DATA BLOCK:
::::::::
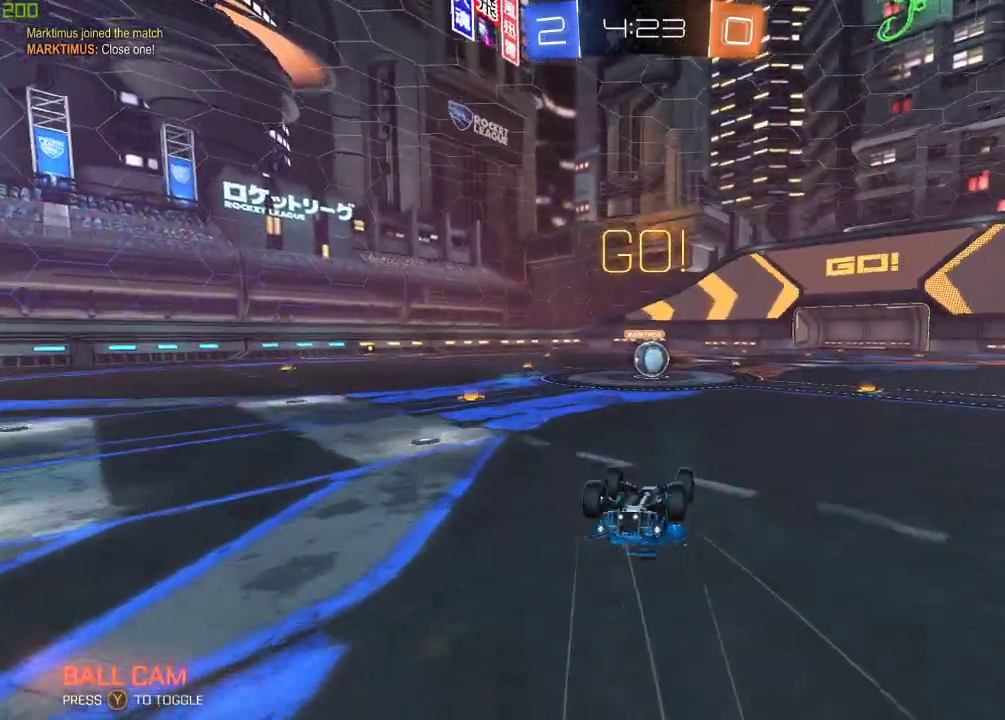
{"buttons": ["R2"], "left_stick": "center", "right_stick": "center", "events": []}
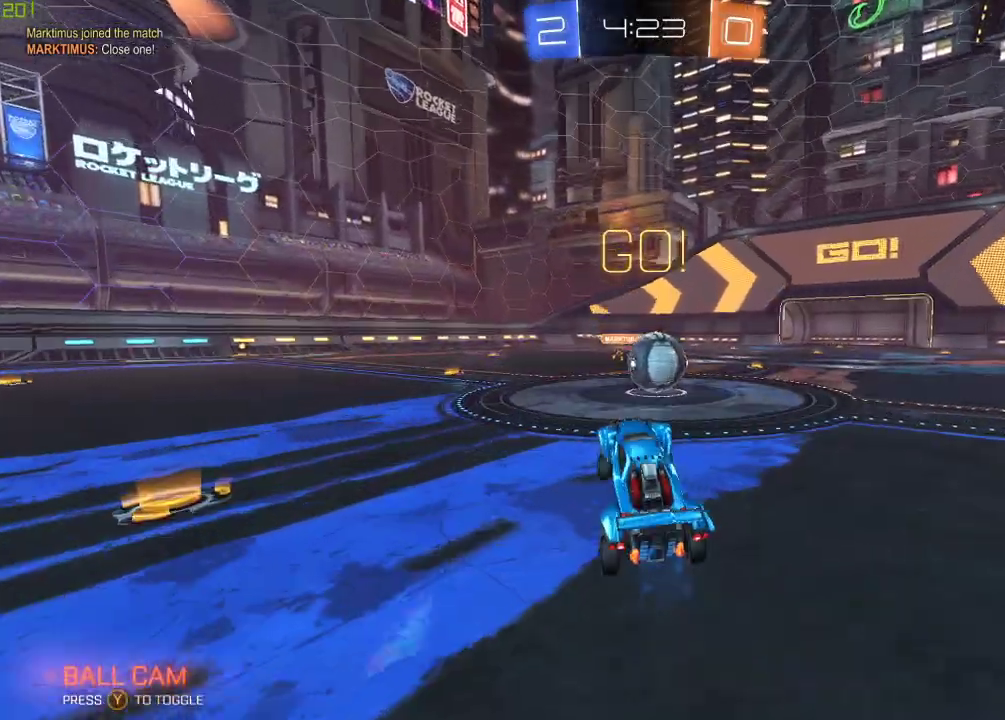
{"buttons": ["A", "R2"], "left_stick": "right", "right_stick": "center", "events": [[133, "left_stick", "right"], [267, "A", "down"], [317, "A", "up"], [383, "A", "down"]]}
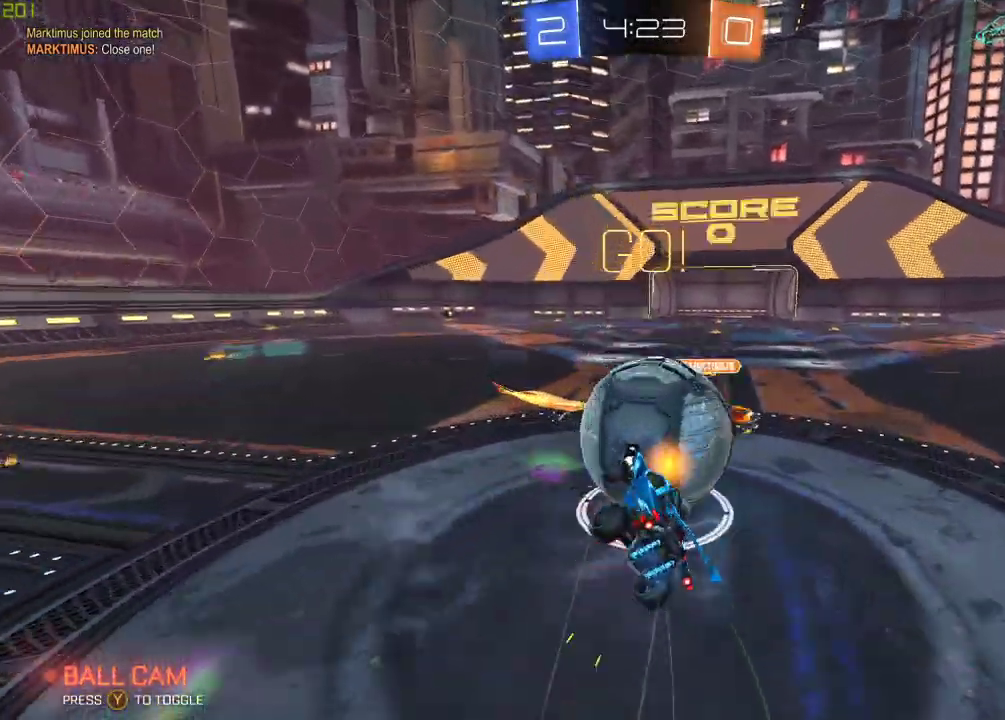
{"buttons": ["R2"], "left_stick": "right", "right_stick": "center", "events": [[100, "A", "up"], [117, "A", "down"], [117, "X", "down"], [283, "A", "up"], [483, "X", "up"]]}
::::::::
HOW TO COMPLETE THIS TASK: Copy out the lines above unchanged. Skip the images.

EXERCISE RESULT:
{"buttons": ["R2"], "left_stick": "center", "right_stick": "center", "events": []}
{"buttons": ["A", "R2"], "left_stick": "right", "right_stick": "center", "events": [[133, "left_stick", "right"], [267, "A", "down"], [317, "A", "up"], [383, "A", "down"]]}
{"buttons": ["R2"], "left_stick": "right", "right_stick": "center", "events": [[100, "A", "up"], [117, "A", "down"], [117, "X", "down"], [283, "A", "up"], [483, "X", "up"]]}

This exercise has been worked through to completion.